## CONJUNTO DE TAREFAS
• a. Com base na entrevista com Basem Naim, explique com quem a Comissão de Relações Exteriores de Gaza mantém contato e em que regiões. Responda em até três frases.
• b. Dê continuidade à entrevista com Basem Naim a partir da última fala reproduzida.

## TRECHO FORNECIDO
Essas e outras declarações muito fortes e informações inéditas e revelações impressionantes estão na entrevista, cuja íntegra você lê a seguir:
Fórum - O senhor é o presidente da Comissão de Relações Exteriores de Gaza, função equivalente à de um ministro das Relações Exteriores. Quais são as atribuições dessa comissão e as suas especificamente? E com quantos países e organizações Gaza se relaciona?
Basem Naim - Obrigado por me convidar a conversar com sua audiência. Eu sou o presidente da Comissão de Relações Exteriores de Gaza. Esta é uma organização situada e baseada em Gaza. Estamos em contato com a maioria dos países do mundo e a maioria dos centros de pesquisa no campo de relações políticas e internacionais na Europa, na América Latina, no oeste da Ásia, nos países árabes e islâmicos e na África.

## REGISTROS FORNECIDOS
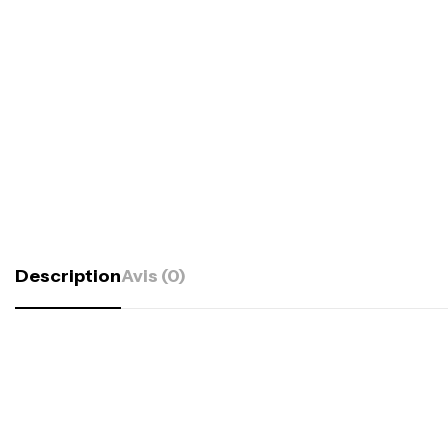
Description
Avis (0)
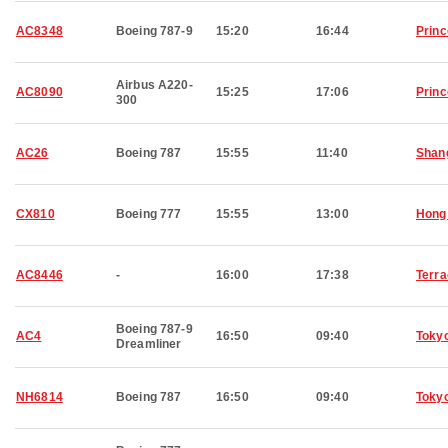
AC8348
Boeing 787-9
15:20
16:44
Prin
Airbus A220-
AC8090
15:25
17:06
Princ
300
AC26
Boeing 787
15:55
11:40
Shan
CX810
Boeing 777
15:55
13:00
Hong
AC8446
-
16:00
17:38
Terr
Boeing 787-9
AC4
16:50
09:40
Toky
Dreamliner
NH6814
Boeing 787
16:50
09:40
Toky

## RESPOSTAS POR TAREFA
• a. Segundo Basem Naim, a comissão está em contato com a maioria dos países do mundo e com a maioria dos centros de pesquisa no campo de relações políticas e internacionais. Esses contatos abrangem a Europa, a América Latina, o oeste da Ásia, os países árabes e islâmicos e a África.

• b.
P - O Hamas é acusado de ser um grupo terrorista por Israel, Estados Unidos e outros países com o apoio dos grandes grupos de mídia. O Hamas é um grupo terrorista?
R - Muito obrigado novamente por esta pergunta muito importante, porque infelizmente os países ocidentais, principalmente nos Estados Unidos e na Europa, estão definindo o que é um terrorista e o que não é um terrorista. Acredito que a lei internacional é muito clara aqui. Qualquer povo em lugar sob ocupação tem o direito de resistir a ela, com o uso de todos os meios, de todas as ferramentas, incluindo a resistência armada. Portanto, é muito importante diferenciar o povo palestino, que está se defendendo, resistindo à ocupação, procurando viver livre e digno, como todas as outras pessoas, e alguns grupos aqui ou lá que estão atacando civis. Nós somos lutadores da liberdade. Nós estamos lutando pelos nossos direitos humanos, para sermos livres e vivermos em uma vida digna e dando ao nosso povo o direito de retornar para suas casas e vilas.
P - Além do Hamas, que outras forças palestinas participaram da ofensiva contra Israel no dia 7 de outubro?
R - Muitos grupos de resistência situados na Faixa de Gaza participaram, como o Hamas, a Jihad Islâmica, a FPLP [Frente Popular para a Libertação da Palestina] e outros grupos.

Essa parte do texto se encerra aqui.